Using l'hopital's rule, find the limit as x approaches infinity of
(e^(6/x)-6x)^(X/2)
I know l'hopital's rule, but this is seeming to be nightmare. I just don't seem to get anywhere.
To find the limit as x approaches infinity of the given expression using L'Hôpital's rule, we need to take the derivative of both the numerator and the denominator until we reach a form that is easier to evaluate.
Let's begin by applying L'Hôpital's rule to the expression.
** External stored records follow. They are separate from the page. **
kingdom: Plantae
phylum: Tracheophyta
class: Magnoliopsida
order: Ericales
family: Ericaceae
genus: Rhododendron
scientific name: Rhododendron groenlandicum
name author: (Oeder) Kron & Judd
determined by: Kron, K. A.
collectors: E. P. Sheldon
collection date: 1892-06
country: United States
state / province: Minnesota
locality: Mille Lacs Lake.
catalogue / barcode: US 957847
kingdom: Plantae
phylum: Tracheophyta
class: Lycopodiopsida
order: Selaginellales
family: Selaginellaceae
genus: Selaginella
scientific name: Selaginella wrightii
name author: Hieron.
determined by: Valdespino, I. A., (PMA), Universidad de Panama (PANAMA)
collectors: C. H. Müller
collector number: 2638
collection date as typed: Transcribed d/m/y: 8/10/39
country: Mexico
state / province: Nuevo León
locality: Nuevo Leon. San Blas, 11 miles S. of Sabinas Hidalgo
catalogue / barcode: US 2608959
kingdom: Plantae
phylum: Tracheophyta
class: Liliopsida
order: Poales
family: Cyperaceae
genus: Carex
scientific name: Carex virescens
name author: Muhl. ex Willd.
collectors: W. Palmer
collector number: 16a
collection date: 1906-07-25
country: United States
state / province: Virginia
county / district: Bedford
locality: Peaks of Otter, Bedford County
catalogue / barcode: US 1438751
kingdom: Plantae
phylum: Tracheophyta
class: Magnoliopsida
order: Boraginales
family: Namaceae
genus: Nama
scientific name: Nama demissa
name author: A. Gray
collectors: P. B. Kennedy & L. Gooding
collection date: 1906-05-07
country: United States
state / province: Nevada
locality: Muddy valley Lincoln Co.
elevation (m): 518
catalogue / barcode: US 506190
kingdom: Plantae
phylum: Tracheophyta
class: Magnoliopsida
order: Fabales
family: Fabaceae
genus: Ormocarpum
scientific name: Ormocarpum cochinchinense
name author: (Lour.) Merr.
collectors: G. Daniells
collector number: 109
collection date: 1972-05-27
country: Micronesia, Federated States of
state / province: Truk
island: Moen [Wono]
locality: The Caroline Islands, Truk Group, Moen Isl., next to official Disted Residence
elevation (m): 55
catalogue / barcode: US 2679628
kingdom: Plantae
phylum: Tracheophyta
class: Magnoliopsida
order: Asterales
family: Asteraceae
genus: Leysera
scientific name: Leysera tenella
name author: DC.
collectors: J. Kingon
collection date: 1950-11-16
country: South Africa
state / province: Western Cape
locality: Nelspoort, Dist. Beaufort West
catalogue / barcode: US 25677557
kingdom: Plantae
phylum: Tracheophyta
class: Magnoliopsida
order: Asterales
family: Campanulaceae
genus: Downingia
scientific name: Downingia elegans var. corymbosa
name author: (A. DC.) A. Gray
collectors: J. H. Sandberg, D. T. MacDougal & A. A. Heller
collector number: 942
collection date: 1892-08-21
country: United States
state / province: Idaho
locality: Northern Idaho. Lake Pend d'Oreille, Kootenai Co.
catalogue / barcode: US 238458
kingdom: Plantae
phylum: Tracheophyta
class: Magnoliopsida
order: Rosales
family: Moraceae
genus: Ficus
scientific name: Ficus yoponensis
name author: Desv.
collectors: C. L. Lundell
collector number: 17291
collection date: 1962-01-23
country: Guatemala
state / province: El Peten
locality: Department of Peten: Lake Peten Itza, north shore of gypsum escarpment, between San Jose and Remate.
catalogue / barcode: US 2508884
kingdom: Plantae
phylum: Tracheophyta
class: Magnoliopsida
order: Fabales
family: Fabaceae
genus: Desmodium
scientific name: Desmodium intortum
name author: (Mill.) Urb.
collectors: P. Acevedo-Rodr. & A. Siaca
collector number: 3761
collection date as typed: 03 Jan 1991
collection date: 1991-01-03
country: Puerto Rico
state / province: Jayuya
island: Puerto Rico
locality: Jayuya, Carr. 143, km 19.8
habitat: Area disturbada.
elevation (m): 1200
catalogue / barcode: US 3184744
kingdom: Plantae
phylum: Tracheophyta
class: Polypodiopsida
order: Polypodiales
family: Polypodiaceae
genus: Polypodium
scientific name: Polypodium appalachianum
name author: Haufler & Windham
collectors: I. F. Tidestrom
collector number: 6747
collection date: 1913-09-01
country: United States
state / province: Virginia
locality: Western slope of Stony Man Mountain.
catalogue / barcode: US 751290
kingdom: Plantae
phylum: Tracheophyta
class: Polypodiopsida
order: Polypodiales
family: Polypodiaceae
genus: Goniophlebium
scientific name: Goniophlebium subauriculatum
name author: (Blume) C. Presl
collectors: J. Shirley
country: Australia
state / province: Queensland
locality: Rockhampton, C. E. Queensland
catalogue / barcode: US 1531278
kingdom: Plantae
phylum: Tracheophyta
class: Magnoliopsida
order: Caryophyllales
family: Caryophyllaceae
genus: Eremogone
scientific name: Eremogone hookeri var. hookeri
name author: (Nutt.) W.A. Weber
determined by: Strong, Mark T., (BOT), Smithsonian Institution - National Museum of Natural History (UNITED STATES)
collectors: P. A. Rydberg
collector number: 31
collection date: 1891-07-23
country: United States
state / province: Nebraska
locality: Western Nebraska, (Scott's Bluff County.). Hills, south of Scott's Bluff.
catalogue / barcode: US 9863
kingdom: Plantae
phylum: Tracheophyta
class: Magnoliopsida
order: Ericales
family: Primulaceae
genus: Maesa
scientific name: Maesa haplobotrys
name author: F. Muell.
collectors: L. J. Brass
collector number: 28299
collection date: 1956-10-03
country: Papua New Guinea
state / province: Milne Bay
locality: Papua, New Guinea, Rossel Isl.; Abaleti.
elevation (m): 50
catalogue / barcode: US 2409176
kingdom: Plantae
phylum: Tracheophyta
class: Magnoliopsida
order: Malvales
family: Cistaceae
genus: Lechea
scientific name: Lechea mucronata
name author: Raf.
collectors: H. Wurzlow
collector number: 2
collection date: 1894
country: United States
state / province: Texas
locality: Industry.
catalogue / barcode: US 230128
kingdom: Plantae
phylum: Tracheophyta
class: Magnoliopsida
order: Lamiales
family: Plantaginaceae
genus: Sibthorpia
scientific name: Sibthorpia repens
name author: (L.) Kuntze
1. Take the derivative of the numerator:
d/dx (e^(6/x) - 6x)
= d/dx (e^(6/x)) - d/dx (6x)
The derivative of e^(6/x) can be found using the chain rule:
= e^(6/x) * d/dx (6/x) - 6
Simplifying further, we get:
= e^(6/x) * (-6/x^2) - 6
= -6e^(6/x)/x^2 - 6
2. Now take the derivative of the denominator:
d/dx (x/2)
= 1/2
So, the expression becomes:
[-6e^(6/x)/x^2 - 6] / (1/2)
To simplify it further, let's multiply the numerator and denominator by 2:
[-12e^(6/x)/x^2 - 12] / 1
Now, let's take the limit as x approaches infinity again by applying L'Hôpital's rule once more.
1. Take the derivative of the numerator:
d/dx [-12e^(6/x)/x^2 - 12]
= d/dx [-12e^(6/x)/x^2] - d/dx (12)
The derivative of -12e^(6/x)/x^2 can be found using the quotient rule:
= (-12/x^2) * e^(6/x) - (-12)(2x)/x^4
Simplifying further, we have:
= -12e^(6/x)/x^2 + 24/x^3
2. The derivative of the denominator is zero since it is a constant.
So, the expression becomes:
[-12e^(6/x)/x^2 + 24/x^3] / 1
To simplify further, we can factor out 1/x^3 from the numerator:
= (1/x^3)[-12e^(6/x)/x + 24] / 1
Now, take the limit as x approaches infinity:
= (1/x^3)[-12e^(6/x)/x + 24] / 1
= (-12/e^0)(0 + 24) / 1
= -12(24) / e^0
= -288.
Therefore, the limit as x approaches infinity of (e^(6/x) - 6x)^(x/2) is -288.